The documentary is particularly precious for capturing one of the last great generations of Italian filmmakers on camera. Though released in 2017, it had been in production for years, allowing time for interviews with cinematic giants such as Francesco Rosi, Carlo Lizzani, Bernardo Bertolucci, Ettore Scola, and Lina Wertmüller—many of whom passed away during the last decade. So, seeing them appear in this documentary is a real treat. Their presence lends the film a strong sense of nostalgia, making it not just a document about Di Palma, but about a fading era of Italian cinema.

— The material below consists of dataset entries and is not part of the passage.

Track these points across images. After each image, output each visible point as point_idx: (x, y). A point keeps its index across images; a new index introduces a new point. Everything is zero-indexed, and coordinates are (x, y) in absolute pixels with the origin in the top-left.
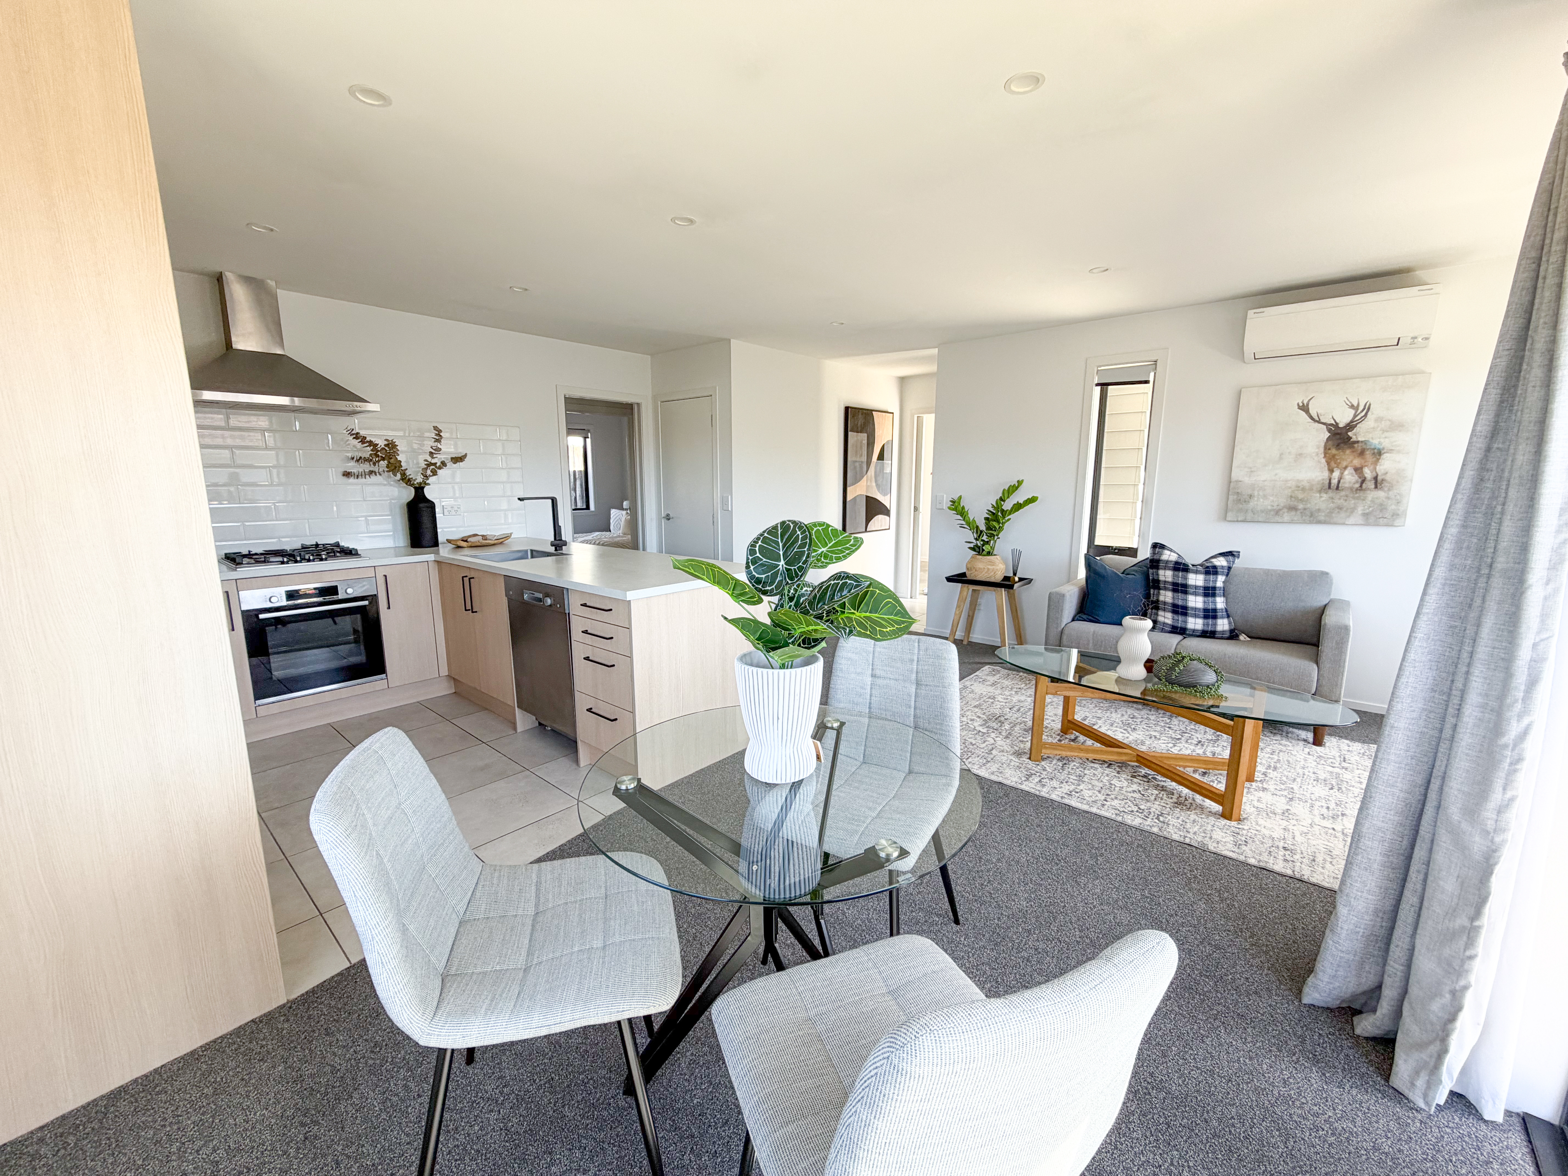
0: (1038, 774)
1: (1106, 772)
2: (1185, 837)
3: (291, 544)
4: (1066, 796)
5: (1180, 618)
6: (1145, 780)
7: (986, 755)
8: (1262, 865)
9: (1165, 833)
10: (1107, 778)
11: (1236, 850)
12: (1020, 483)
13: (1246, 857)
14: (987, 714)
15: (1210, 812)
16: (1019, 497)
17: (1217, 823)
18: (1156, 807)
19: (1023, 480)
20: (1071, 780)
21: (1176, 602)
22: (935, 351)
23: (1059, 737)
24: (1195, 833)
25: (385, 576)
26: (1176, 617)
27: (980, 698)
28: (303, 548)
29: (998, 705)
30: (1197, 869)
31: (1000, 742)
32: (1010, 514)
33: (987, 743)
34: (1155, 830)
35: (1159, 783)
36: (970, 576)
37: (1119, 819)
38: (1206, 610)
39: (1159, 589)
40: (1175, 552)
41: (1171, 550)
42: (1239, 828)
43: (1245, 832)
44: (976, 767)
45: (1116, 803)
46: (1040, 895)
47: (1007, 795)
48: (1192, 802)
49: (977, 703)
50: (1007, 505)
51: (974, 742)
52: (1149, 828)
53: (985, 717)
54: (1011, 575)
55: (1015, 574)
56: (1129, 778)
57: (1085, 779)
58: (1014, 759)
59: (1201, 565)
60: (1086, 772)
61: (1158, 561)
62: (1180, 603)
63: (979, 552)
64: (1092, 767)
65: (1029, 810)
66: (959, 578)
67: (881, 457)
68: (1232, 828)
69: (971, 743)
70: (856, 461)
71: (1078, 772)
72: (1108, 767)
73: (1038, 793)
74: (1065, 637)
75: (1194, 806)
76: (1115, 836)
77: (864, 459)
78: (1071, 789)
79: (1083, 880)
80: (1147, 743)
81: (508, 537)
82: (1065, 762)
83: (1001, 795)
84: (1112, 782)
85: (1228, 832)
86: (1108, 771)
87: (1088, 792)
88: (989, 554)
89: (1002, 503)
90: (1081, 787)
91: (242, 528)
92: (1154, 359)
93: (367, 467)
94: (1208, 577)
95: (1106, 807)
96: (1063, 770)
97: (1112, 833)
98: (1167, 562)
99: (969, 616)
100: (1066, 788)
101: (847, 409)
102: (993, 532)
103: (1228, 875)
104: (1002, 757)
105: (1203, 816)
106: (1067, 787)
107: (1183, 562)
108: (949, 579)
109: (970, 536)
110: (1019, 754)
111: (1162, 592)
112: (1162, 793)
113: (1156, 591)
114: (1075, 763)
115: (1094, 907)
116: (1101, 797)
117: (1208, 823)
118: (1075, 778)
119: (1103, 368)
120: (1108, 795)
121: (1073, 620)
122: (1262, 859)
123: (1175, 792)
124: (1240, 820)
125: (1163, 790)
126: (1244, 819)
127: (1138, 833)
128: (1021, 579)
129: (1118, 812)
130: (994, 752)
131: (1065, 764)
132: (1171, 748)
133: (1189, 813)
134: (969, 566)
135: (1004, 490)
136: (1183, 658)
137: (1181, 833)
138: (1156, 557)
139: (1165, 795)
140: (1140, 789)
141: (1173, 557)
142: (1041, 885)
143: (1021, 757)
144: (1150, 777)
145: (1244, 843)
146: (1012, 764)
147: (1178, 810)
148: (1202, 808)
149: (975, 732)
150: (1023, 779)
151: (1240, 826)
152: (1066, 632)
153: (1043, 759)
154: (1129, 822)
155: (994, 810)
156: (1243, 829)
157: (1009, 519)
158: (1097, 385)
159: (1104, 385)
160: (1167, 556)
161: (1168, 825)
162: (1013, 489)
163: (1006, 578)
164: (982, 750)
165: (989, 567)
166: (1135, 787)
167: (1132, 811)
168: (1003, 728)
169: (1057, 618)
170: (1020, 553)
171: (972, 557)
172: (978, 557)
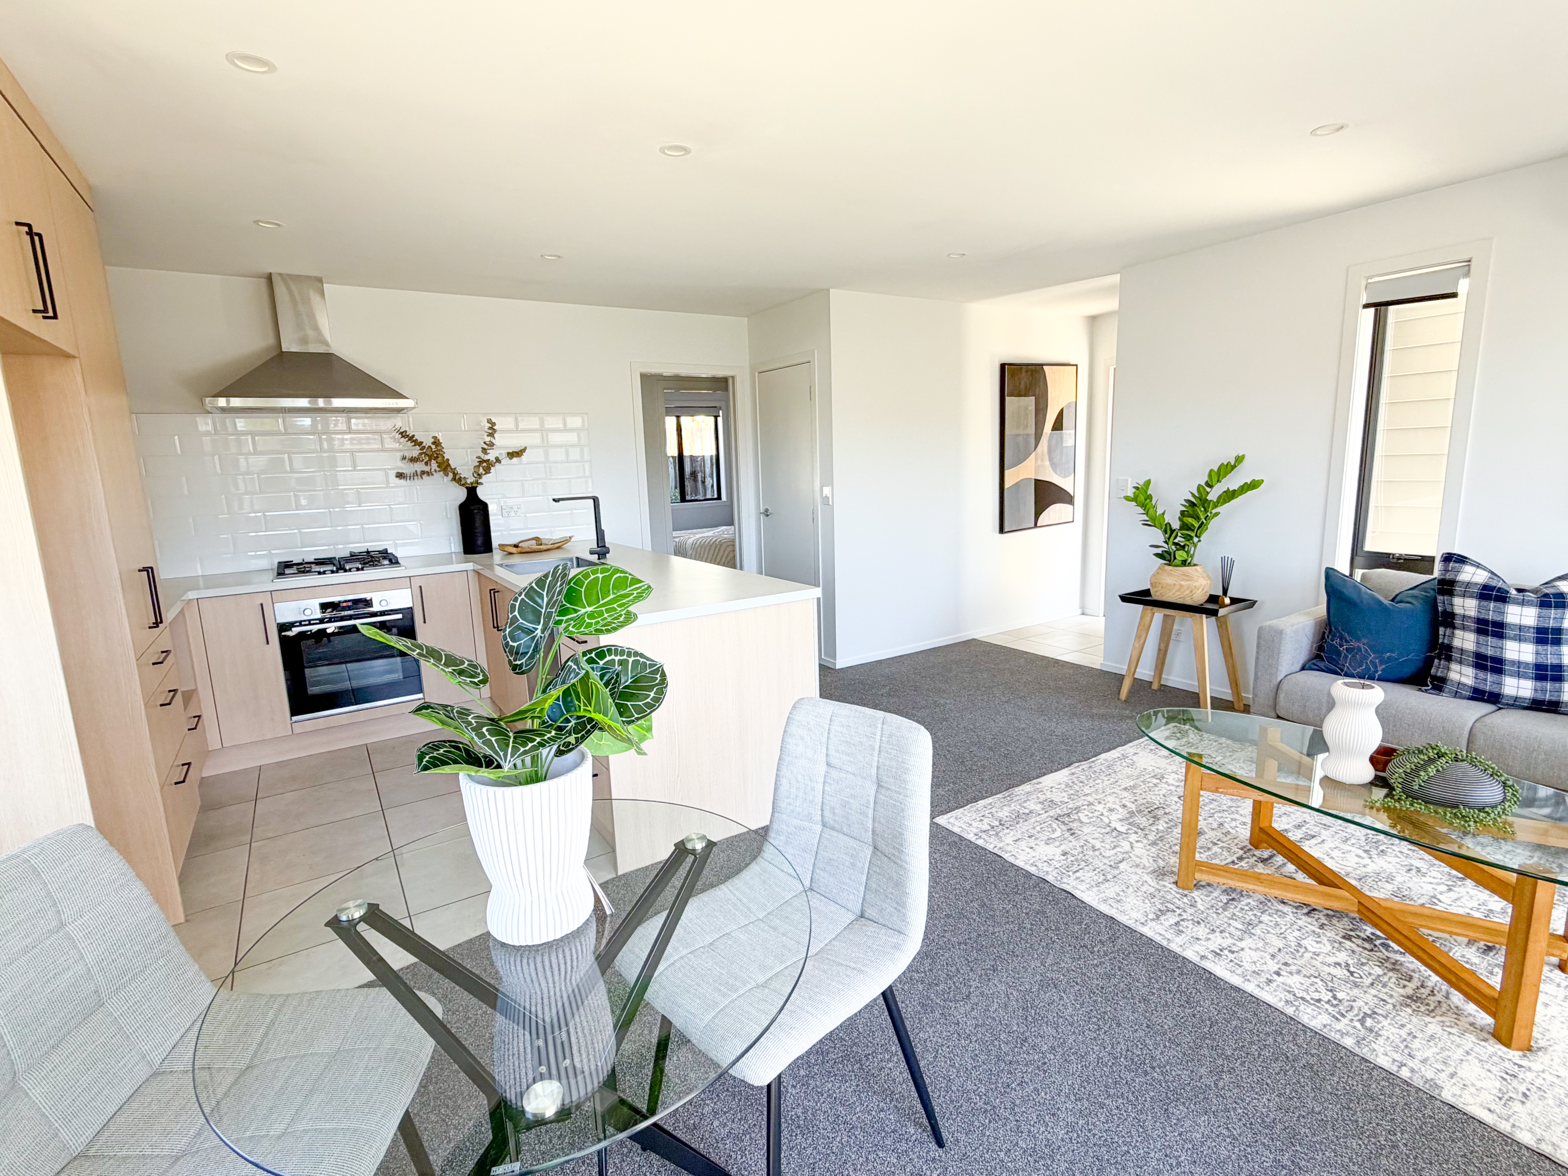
0: (1178, 911)
1: (1300, 923)
2: (1403, 1065)
3: (341, 551)
4: (1210, 956)
5: (1490, 677)
6: (1367, 945)
7: (1109, 869)
8: (1546, 1149)
9: (1365, 1050)
10: (1297, 934)
11: (1498, 1107)
12: (1239, 459)
13: (1514, 1126)
14: (1140, 802)
15: (1472, 1024)
16: (1233, 482)
17: (1477, 1049)
18: (1366, 1000)
19: (1243, 456)
20: (1232, 929)
21: (1483, 650)
22: (1116, 278)
23: (1241, 852)
24: (1424, 1061)
25: (420, 587)
26: (1481, 675)
27: (1138, 777)
28: (352, 556)
29: (1163, 789)
30: (1403, 1131)
31: (1139, 849)
32: (1216, 506)
33: (1118, 849)
34: (1348, 1042)
35: (1391, 955)
36: (1156, 596)
37: (1290, 1011)
38: (1538, 667)
39: (1454, 627)
40: (1485, 568)
41: (1478, 566)
42: (1520, 1066)
43: (1530, 1076)
44: (1083, 887)
45: (1295, 981)
46: (1093, 1124)
47: (1113, 940)
48: (1443, 1000)
49: (1132, 784)
50: (1213, 495)
51: (1098, 845)
52: (1338, 1036)
53: (1133, 807)
54: (1220, 593)
55: (1225, 592)
56: (1338, 938)
57: (1257, 931)
58: (1150, 881)
59: (1535, 591)
60: (1265, 918)
61: (1452, 583)
62: (1490, 652)
63: (1170, 561)
64: (1277, 911)
65: (1140, 971)
66: (1140, 598)
67: (1058, 425)
68: (1507, 1064)
69: (1093, 847)
70: (1018, 435)
71: (1250, 916)
72: (1308, 914)
73: (1164, 943)
74: (1282, 696)
75: (1444, 1007)
76: (1270, 1040)
77: (1032, 430)
78: (1225, 945)
79: (1179, 1111)
80: (1399, 879)
81: (568, 540)
82: (1234, 895)
83: (1104, 939)
84: (1303, 942)
85: (1493, 1069)
86: (1304, 921)
87: (1253, 953)
88: (1184, 563)
89: (1208, 489)
90: (1242, 944)
91: (298, 535)
92: (1467, 258)
93: (420, 467)
94: (1545, 612)
95: (1274, 985)
96: (1225, 910)
97: (1267, 1034)
98: (1468, 584)
99: (1159, 650)
100: (1217, 941)
101: (1003, 366)
102: (1189, 533)
103: (1464, 1156)
104: (1133, 876)
105: (1453, 1031)
106: (1219, 940)
107: (1500, 584)
108: (1125, 598)
109: (1158, 536)
110: (1160, 873)
111: (1458, 633)
112: (1391, 974)
113: (1448, 631)
114: (1250, 901)
115: (1179, 1164)
116: (1273, 966)
117: (1458, 1046)
118: (1240, 926)
119: (1376, 279)
120: (1286, 964)
121: (1303, 668)
122: (1547, 1138)
123: (1416, 975)
124: (1529, 1049)
125: (1393, 970)
126: (1539, 1049)
127: (1315, 1041)
128: (1234, 601)
129: (1292, 998)
130: (1122, 866)
131: (1233, 899)
132: (1441, 893)
133: (1428, 1019)
134: (1153, 580)
135: (1211, 471)
136: (1440, 755)
137: (1397, 1057)
138: (1449, 576)
139: (1393, 980)
140: (1350, 962)
141: (1481, 577)
142: (1102, 1106)
143: (1162, 880)
144: (1378, 942)
145: (1520, 1097)
146: (1144, 889)
147: (1409, 1010)
148: (1458, 1013)
149: (1108, 829)
150: (1151, 916)
151: (1524, 1063)
152: (1285, 687)
153: (1198, 886)
154: (1305, 1019)
155: (1081, 962)
156: (1530, 1069)
157: (1217, 514)
158: (1367, 306)
159: (1380, 307)
160: (1467, 574)
161: (1378, 1035)
162: (1226, 469)
163: (1213, 599)
164: (1106, 861)
165: (1183, 583)
166: (1342, 957)
167: (1319, 1001)
168: (1153, 828)
169: (1270, 666)
170: (1233, 562)
171: (1159, 568)
172: (1167, 567)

Di Palma’s long collaboration with Woody Allen emerges as one of the documentary's major threads. Di Palma lived in New York for 17 years, during which he shot 12 films with Allen. Their partnership, he explains, worked so well because both men approached filmmaking in a similar way: “That very improvisational, you know, lazy, instinctive way,” Allen said. Their collaboration on films such as “Hannah and Her Sisters” and “Husbands and Wives” is presented as expressions of Di Palma’s devotion to warm colors, natural light, and emotionally intuitive camerawork.
Kamkari complements these interviews with rich archival footage. Rather than treating Di Palma’s filmography as a series of accomplishments, he uses excerpts from Antonioni’s “Red Desert” and “Blow-Up,” along with others, to illustrate Di Palma’s artistry, which this documentary proves is classic, modern, and timeless all at once.